A indústria automotiva é complexa e ampla, e abrange vários agentes. Na ponta desta cadeia, um segmento pode passar despercebido, mas é de suma importância para o setor: o de ferramentarias. Tanto que o Rota 2030 tem uma frente específica para desenvolver a ferramentaria brasileira, que já recebe a atenção de diversas montadoras de veículos.
Coordenada pela Fundação de Apoio da Universidade Federal de Minas Gerais (Fundep), e sob apoio técnico do Instituto de Pesquisas Tecnológicas do Estado de São Paulo (IPT), a Linha IV do Rota 2030 – Ferramentarias Brasileiras Mais Competitivas já é quase autoexplicativa. Tem como objetivo criar um parque de fornecedores de excelência para que as fabricantes não precisem recorrer a empresas de fora.
“A Linha tem a missão de recuperar um setor da cadeia automotiva que está muito fragilizado e vulnerável com a migração para importações que as montadoras têm feito.

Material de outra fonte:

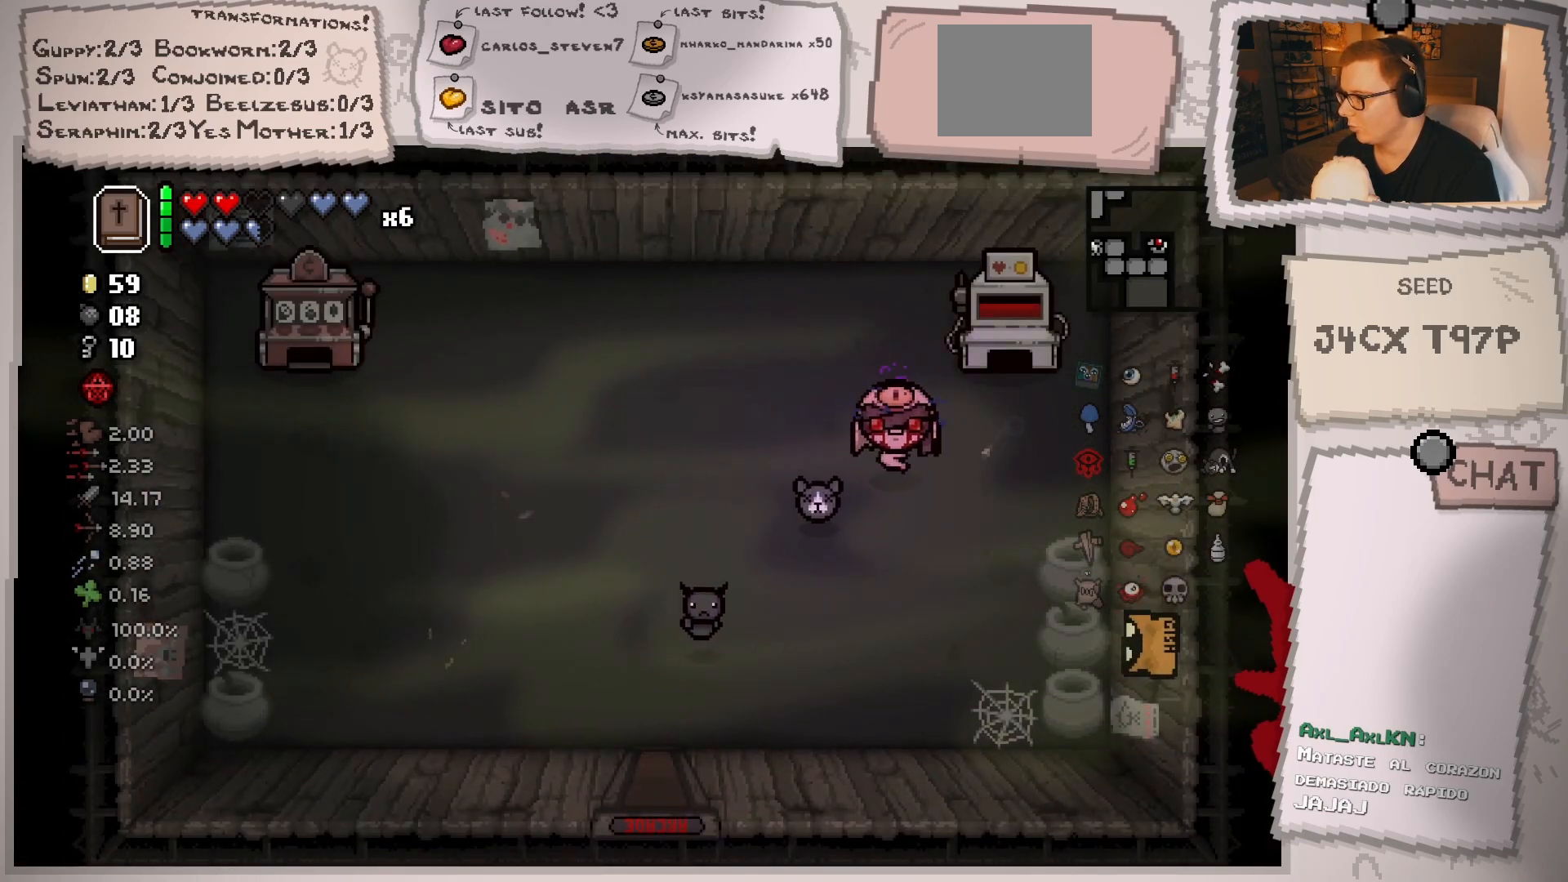
{"buttons": [], "left_stick": "down-left", "right_stick": "center", "events": [[50, "left_stick", "up-right"], [350, "left_stick", "up-left"], [400, "left_stick", "down-left"]]}
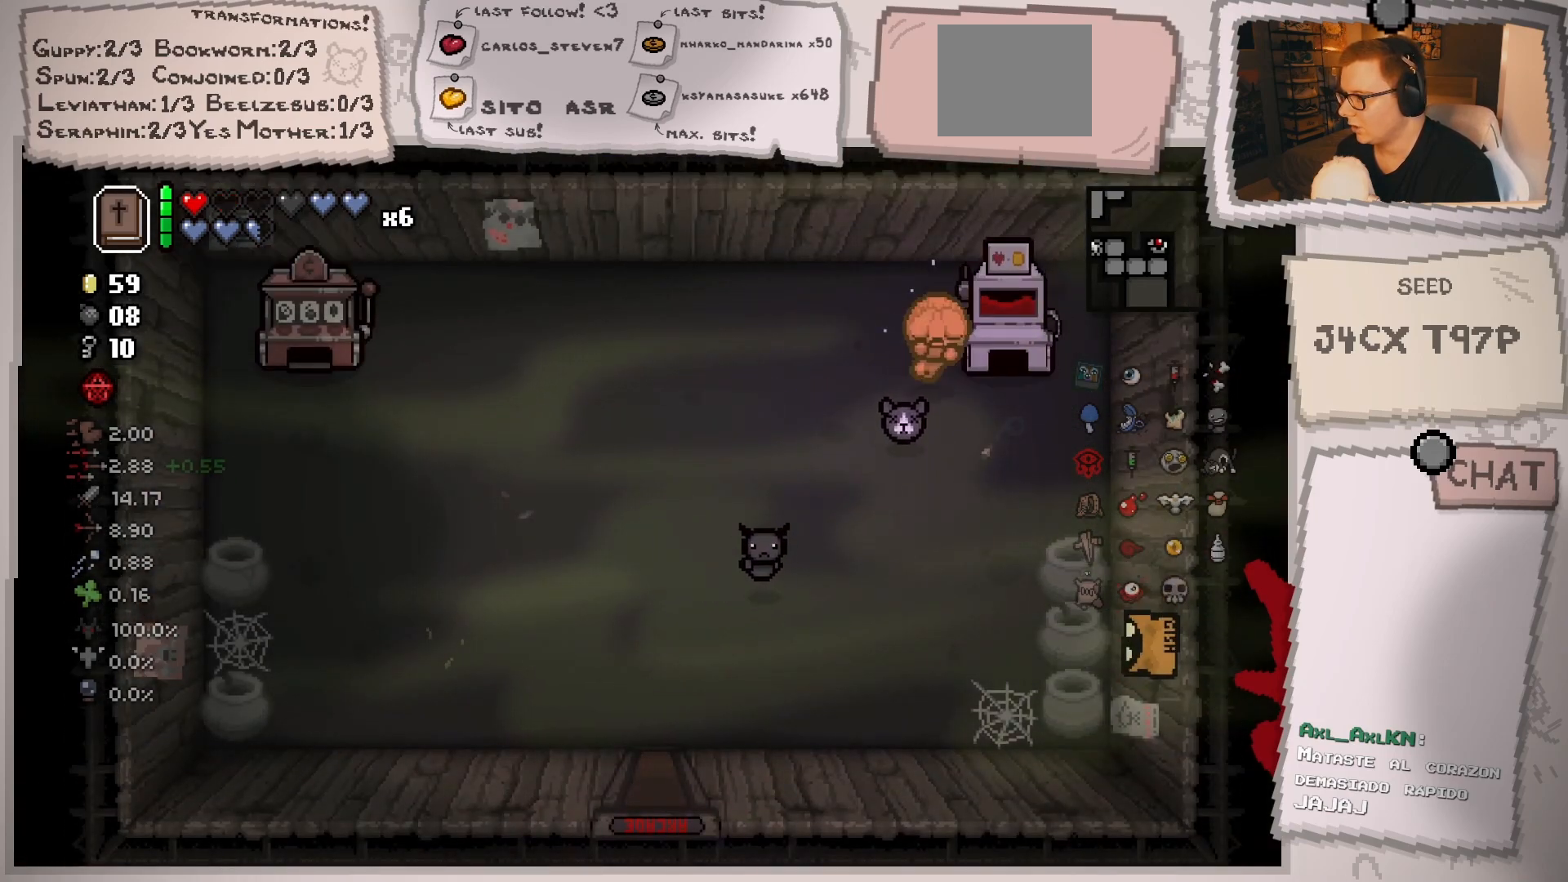
{"buttons": [], "left_stick": "up-right", "right_stick": "center", "events": [[250, "left_stick", "center"], [434, "left_stick", "up-right"]]}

E a missão da Fundep é justamente conectar as pessoas para alcançar as metas da linha”, explica Ana Eliza Braga, gestora de Programas da fundação.
Rota 2030 e os desafios da ferramentaria brasileira
A ferramentaria automotiva brasileira enfrenta problemas de baixa produtividade e defasagem tecnológica. Devido a isso, o segmento sofre concorrência feroz de fornecedores asiáticos.
Para se ter ideia, a nível global, o segmento de ferramentarias movimenta US$ 42 bilhões por ano. O Brasil responde por apenas 0,4% deste valor. Estudos mostram que as cerca de 2 mil empresas do setor instaladas por aqui atendem a somente 30% da demanda da indústria automotiva nacional.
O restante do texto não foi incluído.